Of the 21 patients in this study, 19 (90.4%) had pin tract infections. The infection rate when expressed as a percentage of the number of pin sites was 25%. Two hundred and twelve pin sites which included 136 wire sites and 76 half-pins were observed by Gordon et al (3). A total of 178 pin tract infections were noted during the course of the study. Paley (6) reported 22 pin tract infections in 13 patients.
Pin sites nearer joints are particularly prone to sepsis since they are subject to greater improvement (1, 11). Hutson et al (11) reported a high incidence of infection in periarticular wires of Ilizarov fixators inserted for femoral and tibial fractures. They noted five deep infections, three cases of septic arthritis and three cases of osteomyelitis in the fracture sites.

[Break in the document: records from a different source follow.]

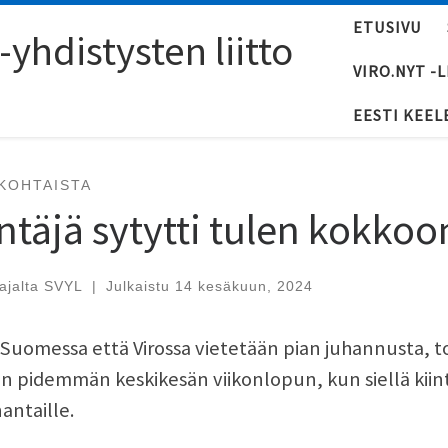
ETUSIVU
yhdistysten liitto
VIRO.NYT -
EESTI KEEL
KOHTAISTA
ntäjä sytytti tulen kokkoo
tajalta
SVYL
|
Julkaistu
14 kesäkuun, 2024
Suomessa että Virossa vietetään pian juhannusta, to
n pidemmän keskikesän viikonlopun, kun siellä kiin
antaille.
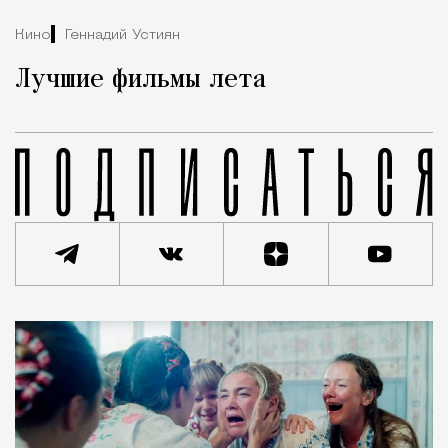
Кино
Геннадий Устиян
Лучшие фильмы лета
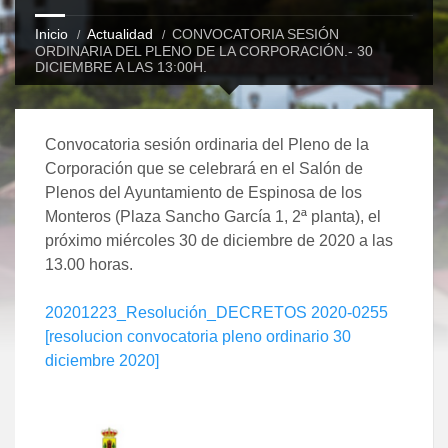
Inicio
Actualidad
CONVOCATORIA SESIÓN
ORDINARIA DEL PLENO DE LA CORPORACIÓN.- 30
DICIEMBRE A LAS 13:00H.
Convocatoria sesión ordinaria del Pleno de la
Corporación que se celebrará en el Salón de
Plenos del Ayuntamiento de Espinosa de los
Monteros (Plaza Sancho García 1, 2ª planta), el
próximo miércoles 30 de diciembre de 2020 a las
13.00 horas.
20201223_Resolución_DECRETOS 2020-0255
[resolucion convocatoria pleno ordinario 30
diciembre 2020]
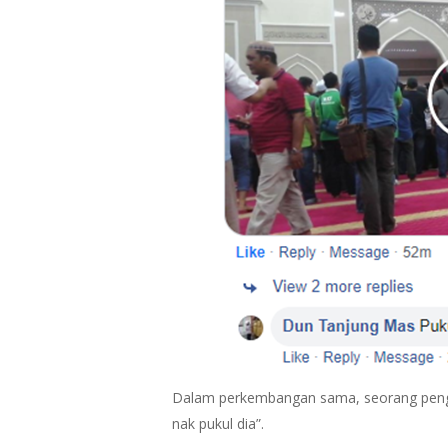
Dalam perkembangan sama, seorang penggu
nak pukul dia”.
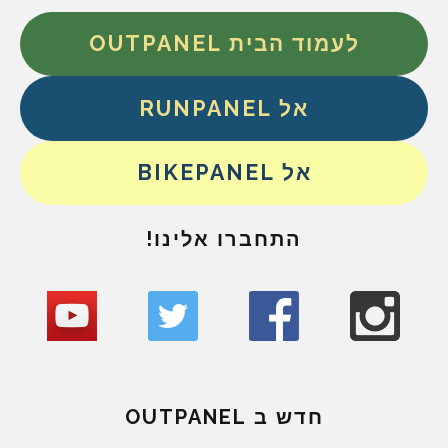
לעמוד הבית OUTPANEL
אל RUNPANEL
אל BIKEPANEL
התחברו אלינו!
חדש ב OUTPANEL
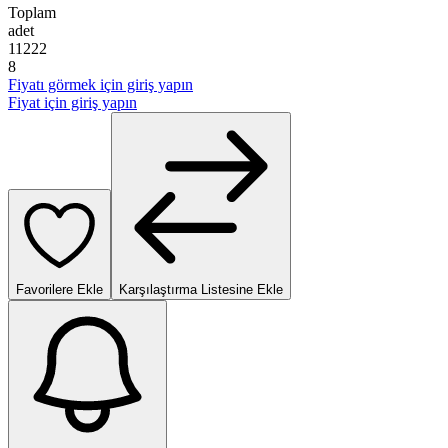
Toplam
adet
1
1
2
2
2
8
Fiyatı görmek için giriş yapın
Fiyat için giriş yapın
Favorilere Ekle
Karşılaştırma Listesine Ekle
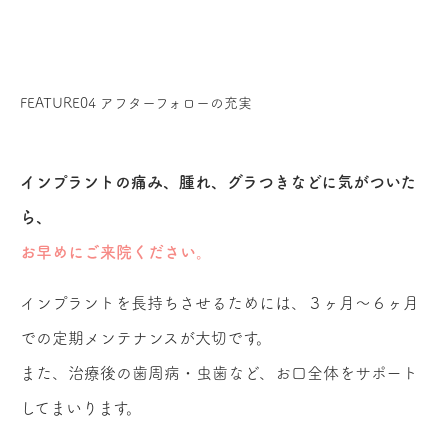
FEATURE04
アフターフォローの充実
インプラントの痛み、腫れ、グラつきなどに気がついた
ら、
お早めにご来院ください。
インプラントを長持ちさせるためには、３ヶ月〜６ヶ月
での定期メンテナンスが大切です。
また、治療後の歯周病・虫歯など、お口全体をサポート
してまいります。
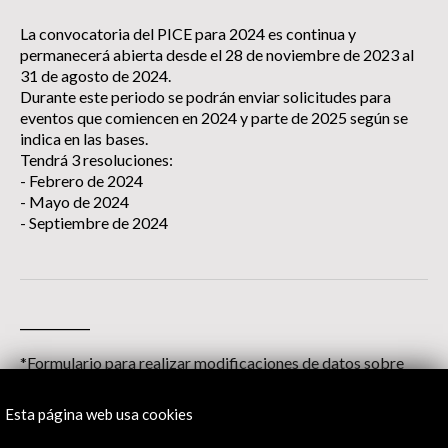
La convocatoria del PICE para 2024 es continua y
permanecerá abierta desde el 28 de noviembre de 2023 al
31 de agosto de 2024.
Durante este periodo se podrán enviar solicitudes para
eventos que comiencen en 2024 y parte de 2025 según se
indica en las bases.
Tendrá 3 resoluciones:
- Febrero de 2024
- Mayo de 2024
- Septiembre de 2024
__________
*Formulario para realizar modificaciones de datos sobre
solicitudes ya aprobadas.
Esta página web usa cookies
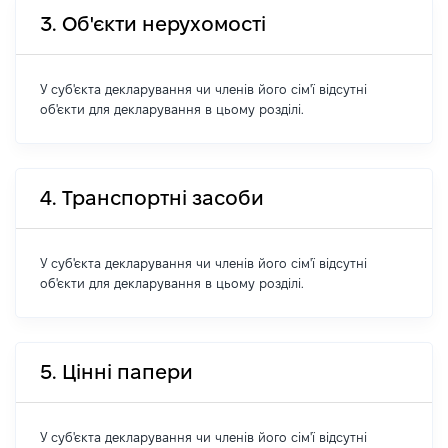
3. Об'єкти нерухомості
У суб'єкта декларування чи членів його сім'ї відсутні
об'єкти для декларування в цьому розділі.
4. Транспортні засоби
У суб'єкта декларування чи членів його сім'ї відсутні
об'єкти для декларування в цьому розділі.
5. Цінні папери
У суб'єкта декларування чи членів його сім'ї відсутні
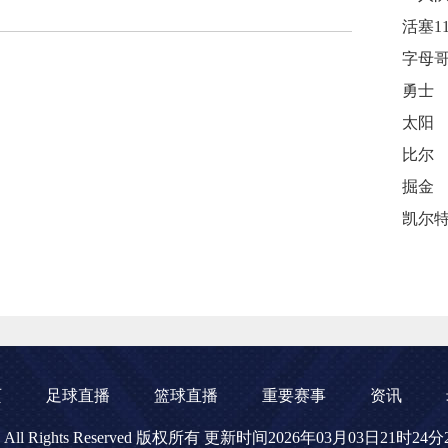
勇士
太阳
比尔
掘金
页
足球直播
篮球直播
重要赛事
资讯
播网 All Rights Reserved 版权所有 更新时间2026年03月03日21时24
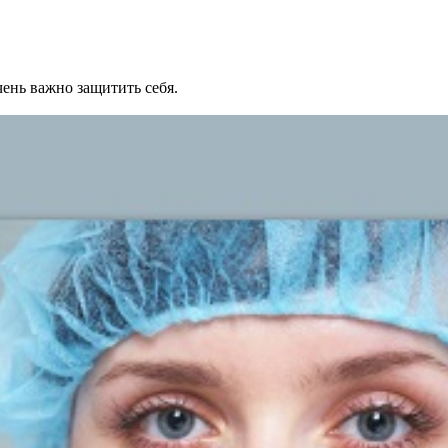
ень важно защитить себя.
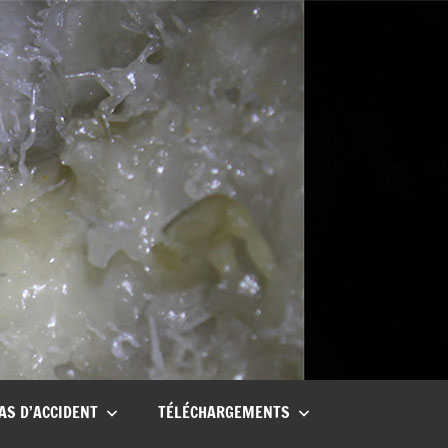
AS D’ACCIDENT
TÉLÉCHARGEMENTS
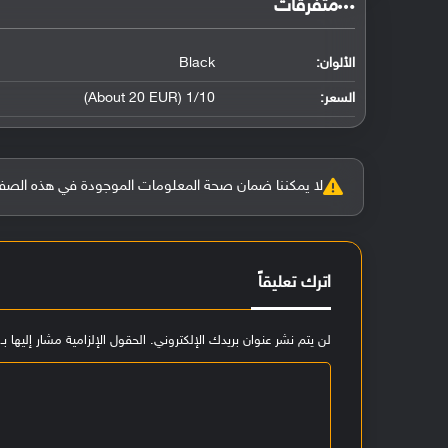
‏متفرقات‏
الألوان:
Black
السعر:
1/10 (About 20 EUR)
لا يمكننا ضمان صحة المعلومات الموجودة في هذه الصفحة بنسبة 100%، وفي حالة و
اترك تعليقاً
لن يتم نشر عنوان بريدك الإلكتروني.
الحقول الإلزامية مشار إليها بـ
ا
ل
ت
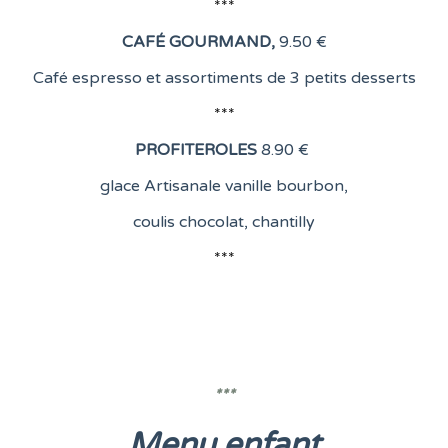
***
CAFÉ GOURMAND
,
9.50 €
Café espresso et assortiments de 3 petits desserts
***
PROFITEROLES
8
.90 €
glace Artisanale vanille bourbon,
coulis chocolat, chantilly
***
***
Menu enfant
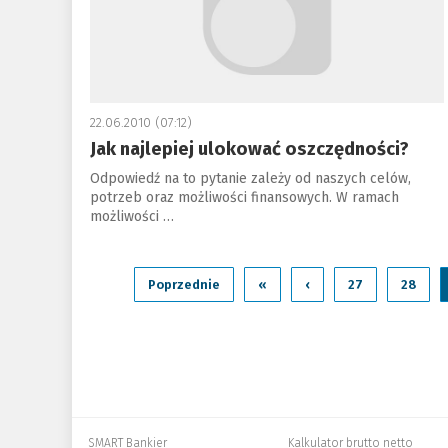
22.06.2010 (07:12)
Jak najlepiej ulokować oszczędności?
Odpowiedź na to pytanie zależy od naszych celów,
potrzeb oraz możliwości finansowych. W ramach
możliwości …
Poprzednie
«
‹
27
28
SMART Bankier
Kalkulator brutto netto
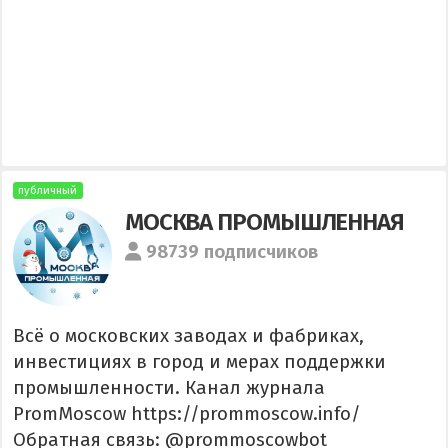
публичный
МОСКВА ПРОМЫШЛЕННАЯ
98739 подписчиков
Всё о московских заводах и фабриках,
инвестициях в город и мерах поддержки
промышленности. Канал журнала
PromMoscow https://prommoscow.info/
Обратная связь: @prommoscowbot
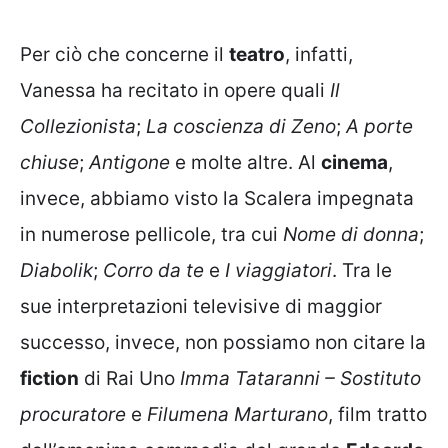
Per ciò che concerne il
teatro
, infatti,
Vanessa ha recitato in opere quali
Il
Collezionista
;
La coscienza di Zeno
;
A porte
chiuse
;
Antigone
e molte altre. Al
cinema
,
invece, abbiamo visto la Scalera impegnata
in numerose pellicole, tra cui
Nome di donna
;
Diabolik
;
Corro da te
e
I viaggiatori
. Tra le
sue interpretazioni televisive di maggior
successo, invece, non possiamo non citare la
fiction
di Rai Uno
Imma Tataranni – Sostituto
procuratore
e
Filumena Marturano
, film tratto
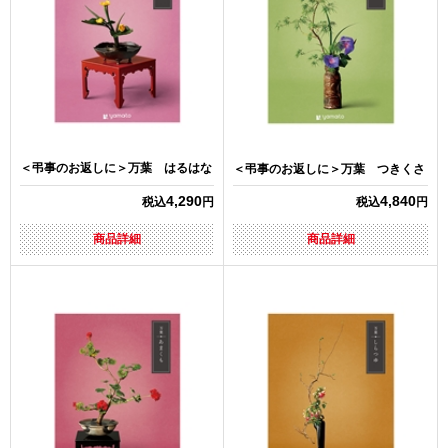
＜弔事のお返しに＞万葉 はるはな
＜弔事のお返しに＞万葉 つきくさ
4,290
4,840
税込
円
税込
円
商品詳細
商品詳細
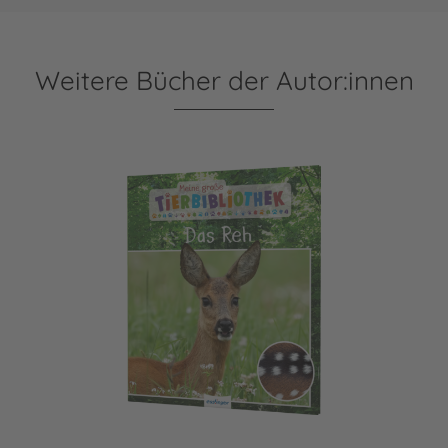
Weitere Bücher der Autor:innen
Meine große Tierbibliothek: Das Reh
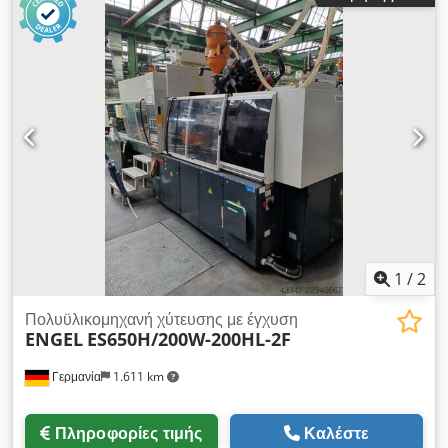
piggyback / θέση Z) Εξοπλισμός Κείμενο οθόνης στα
γερμανικά Υδραυλική εξαγωγή πυρήνα 6x Μηχανή χωρίς
σύστημα χειρισμού Μηχανή χωρίς χοάνη υλικού Στοιχεία
εξισορρόπησης Θέρμανση εργαλείου 16x Διπλοσυστατικό
μηχάνημα χύτευσης με έγχυση Διαστάσεις μηχανής (ΜxΠxΥ):
9,83m x 2,33m x 2,48m Συνολικό βάρος: 23.090 kg
1
/
2
Πολυϋλικομηχανή χύτευσης με έγχυση
ENGEL
ES650H/200W-200HL-2F
Γερμανία
1.611 km
Πληροφορίες τιμής
Καλέστε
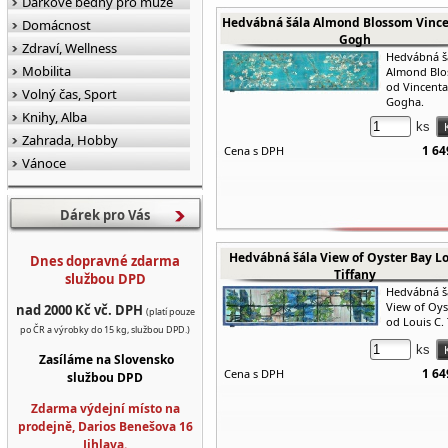
Dárkové bedny pro muže
Hedvábná šála Almond Blossom Vinc
Domácnost
Gogh
Zdraví, Wellness
Hedvábná š
Mobilita
Almond Bl
od Vincent
Volný čas, Sport
Gogha.
Knihy, Alba
ks
Zahrada, Hobby
1 64
Cena s DPH
Vánoce
Dárek pro Vás
Hedvábná šála View of Oyster Bay Lo
Dnes dopravné zdarma
Tiffany
službou DPD
Hedvábná š
View of Oys
nad 2000 Kč vč. DPH
(platí pouze
od Louis C. 
po ČR a výrobky do 15 kg, službou DPD.)
ks
Zasíláme na Slovensko
1 64
Cena s DPH
službou DPD
Zdarma výdejní místo na
prodejně, Darios Benešova 16
Jihlava.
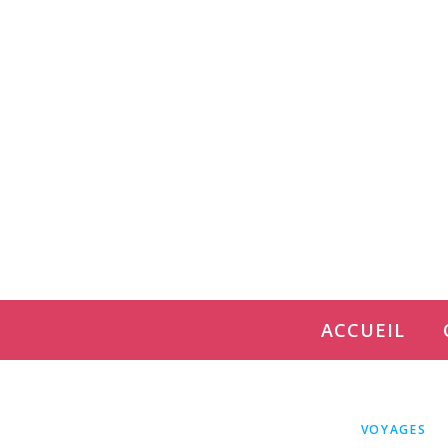
ACCUEIL
VOYAGES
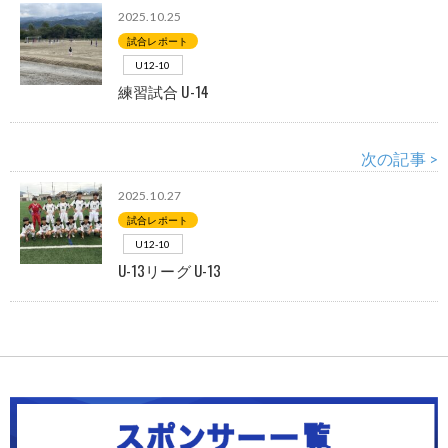
2025.10.25
試合レポート
U12-10
練習試合 U-14
次の記事 >
2025.10.27
試合レポート
U12-10
U-13リーグ U-13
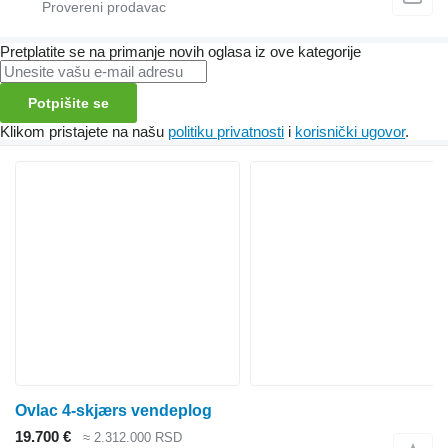
Pretplatite se na primanje novih oglasa iz ove kategorije
Potpišite se
Klikom pristajete na našu
politiku privatnosti
i
korisnički ugovor
.
Ovlac 4-skjærs vendeplog
19.700 €
≈ 2.312.000 RSD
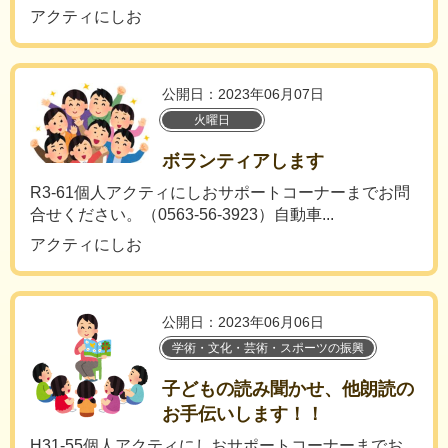
アクティにしお
公開日：2023年06月07日
火曜日
ボランティアします
R3-61個人アクティにしおサポートコーナーまでお問
合せください。（0563-56-3923）自動車...
アクティにしお
公開日：2023年06月06日
学術・文化・芸術・スポーツの振興
子どもの読み聞かせ、他朗読の
お手伝いします！！
H31-55個人アクティにしおサポートコーナーまでお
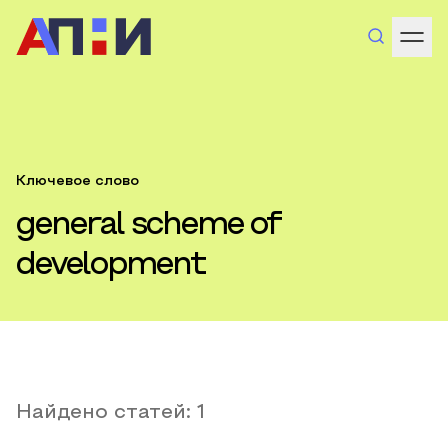
Ключевое слово
general scheme of
development
Найдено статей:
1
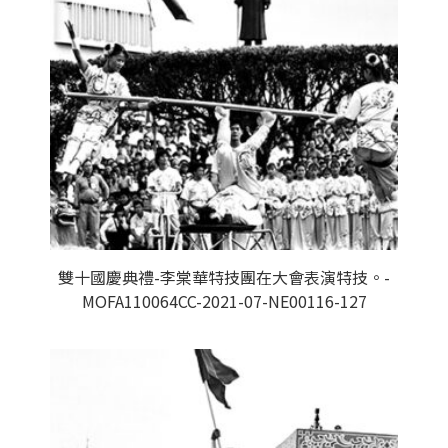
雙十國慶典禮-李棠華特技團在大會表演特技。-
MOFA110064CC-2021-07-NE00116-127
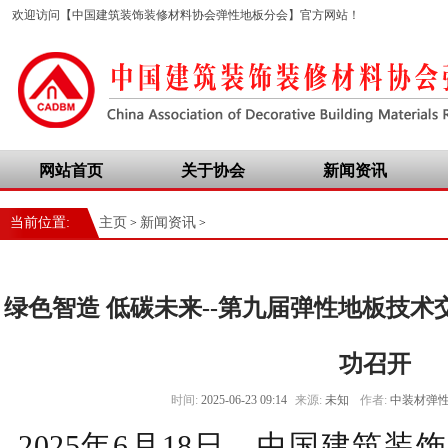
欢迎访问【中国建筑装饰装修材料协会弹性地板分会】官方网站！
网站首页
关于协会
新闻资讯
当前位置:
主页
新闻资讯
>
>
绿色智造 低碳未来--第九届弹性地板技
功召开
时间:
2025-06-23 09:14
来源:
未知
作者:
中装材弹
2025
年
6
月
18
日，中国建筑装饰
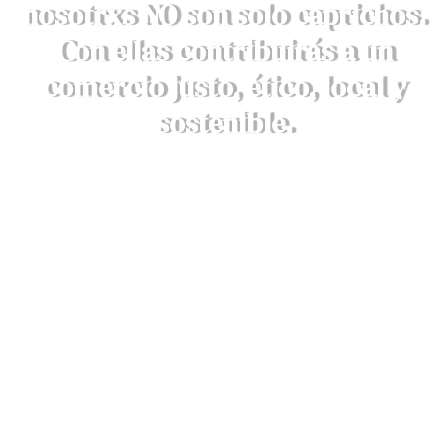
nosotrxs NO son solo caprichos.
Con ellas contribuirás a un
comercio justo, ético, local y
sostenible.
DESCRUBRE AQUÍ NUESTROS
VALORES
Envíos a 4,90€ o GRATIS en compras
superiores a 79€*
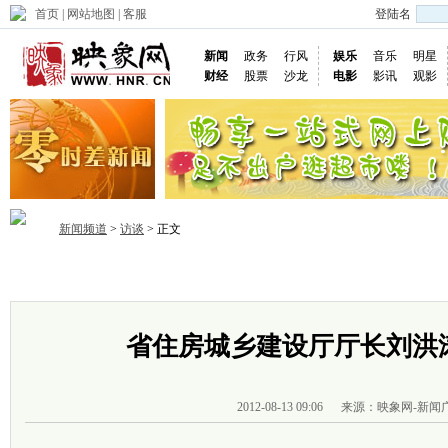
首页
|
网站地图
|
客服
登陆名
新闻
政务
行风
娱乐
音乐
明星
财经
股票
沙龙
电影
影讯
观影
新闻频道
>
访谈
> 正文
首页
政务
推荐
省内
国内
国际
图片
视频
社
省住房城乡建设厅厅长刘洪
2012-08-13 09:06
来源：映象网-新闻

Sproles (12) and Respet et al (13) have noted that the possibility of pin tract infection increases with time. In this study, the mean time of onset of the first pin tract infection was 33 days.
The presence of pain or inflammation around the pin site is an indication for soft tissue release around the pin and commencement of oral antibiotics. The vast majority of pin tract infections respond well to appropriate local pin care and oral antibiotics. Admission to hospital and administration of culture directed parenteral antibiotics with or without removal of the pin/wire are indicated in cases of persistent pin tract infection.
Pin care can be difficult, time-consuming and costly for patients and families. Several courses of oral antibiotics and on occasion hospitalization for parenteral antibiotics are required for the treatment of pin tract infections. An effective, relatively simple and standardized method of minimizing pin tract infections is needed.